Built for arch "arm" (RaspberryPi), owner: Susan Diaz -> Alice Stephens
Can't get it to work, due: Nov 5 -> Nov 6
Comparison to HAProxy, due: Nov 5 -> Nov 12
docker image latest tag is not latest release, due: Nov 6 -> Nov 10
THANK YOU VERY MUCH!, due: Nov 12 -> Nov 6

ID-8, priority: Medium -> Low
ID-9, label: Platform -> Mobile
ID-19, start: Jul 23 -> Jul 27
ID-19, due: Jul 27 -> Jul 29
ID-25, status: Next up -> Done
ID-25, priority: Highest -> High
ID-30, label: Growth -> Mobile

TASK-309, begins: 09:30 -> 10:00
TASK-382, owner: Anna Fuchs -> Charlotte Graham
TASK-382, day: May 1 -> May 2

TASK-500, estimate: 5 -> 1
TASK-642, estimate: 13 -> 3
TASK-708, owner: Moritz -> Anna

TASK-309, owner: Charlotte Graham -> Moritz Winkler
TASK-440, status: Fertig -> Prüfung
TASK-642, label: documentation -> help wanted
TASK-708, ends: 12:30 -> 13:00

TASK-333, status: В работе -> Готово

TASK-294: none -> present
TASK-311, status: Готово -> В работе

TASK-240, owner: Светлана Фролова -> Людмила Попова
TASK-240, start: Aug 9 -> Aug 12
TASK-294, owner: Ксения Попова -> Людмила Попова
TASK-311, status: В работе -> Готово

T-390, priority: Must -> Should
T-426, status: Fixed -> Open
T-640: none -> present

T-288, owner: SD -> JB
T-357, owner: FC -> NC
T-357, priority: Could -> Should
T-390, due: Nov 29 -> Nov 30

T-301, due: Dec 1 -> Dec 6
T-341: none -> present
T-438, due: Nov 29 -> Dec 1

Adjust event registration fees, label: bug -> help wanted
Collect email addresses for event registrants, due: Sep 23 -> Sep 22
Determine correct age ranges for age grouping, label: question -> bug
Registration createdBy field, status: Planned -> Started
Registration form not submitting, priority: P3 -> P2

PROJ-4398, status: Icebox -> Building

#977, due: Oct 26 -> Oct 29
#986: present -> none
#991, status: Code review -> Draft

———

*WHAT TO PRODUCE*
Return the lines of the listing above exactly as they appear, starting with the first and stopping after the line that holds "T-390, priority: Must -> Should".

*PROBLEM SOLUTION*
Built for arch "arm" (RaspberryPi), owner: Susan Diaz -> Alice Stephens
Can't get it to work, due: Nov 5 -> Nov 6
Comparison to HAProxy, due: Nov 5 -> Nov 12
docker image latest tag is not latest release, due: Nov 6 -> Nov 10
THANK YOU VERY MUCH!, due: Nov 12 -> Nov 6

ID-8, priority: Medium -> Low
ID-9, label: Platform -> Mobile
ID-19, start: Jul 23 -> Jul 27
ID-19, due: Jul 27 -> Jul 29
ID-25, status: Next up -> Done
ID-25, priority: Highest -> High
ID-30, label: Growth -> Mobile

TASK-309, begins: 09:30 -> 10:00
TASK-382, owner: Anna Fuchs -> Charlotte Graham
TASK-382, day: May 1 -> May 2

TASK-500, estimate: 5 -> 1
TASK-642, estimate: 13 -> 3
TASK-708, owner: Moritz -> Anna

TASK-309, owner: Charlotte Graham -> Moritz Winkler
TASK-440, status: Fertig -> Prüfung
TASK-642, label: documentation -> help wanted
TASK-708, ends: 12:30 -> 13:00

TASK-333, status: В работе -> Готово

TASK-294: none -> present
TASK-311, status: Готово -> В работе

TASK-240, owner: Светлана Фролова -> Людмила Попова
TASK-240, start: Aug 9 -> Aug 12
TASK-294, owner: Ксения Попова -> Людмила Попова
TASK-311, status: В работе -> Готово

T-390, priority: Must -> Should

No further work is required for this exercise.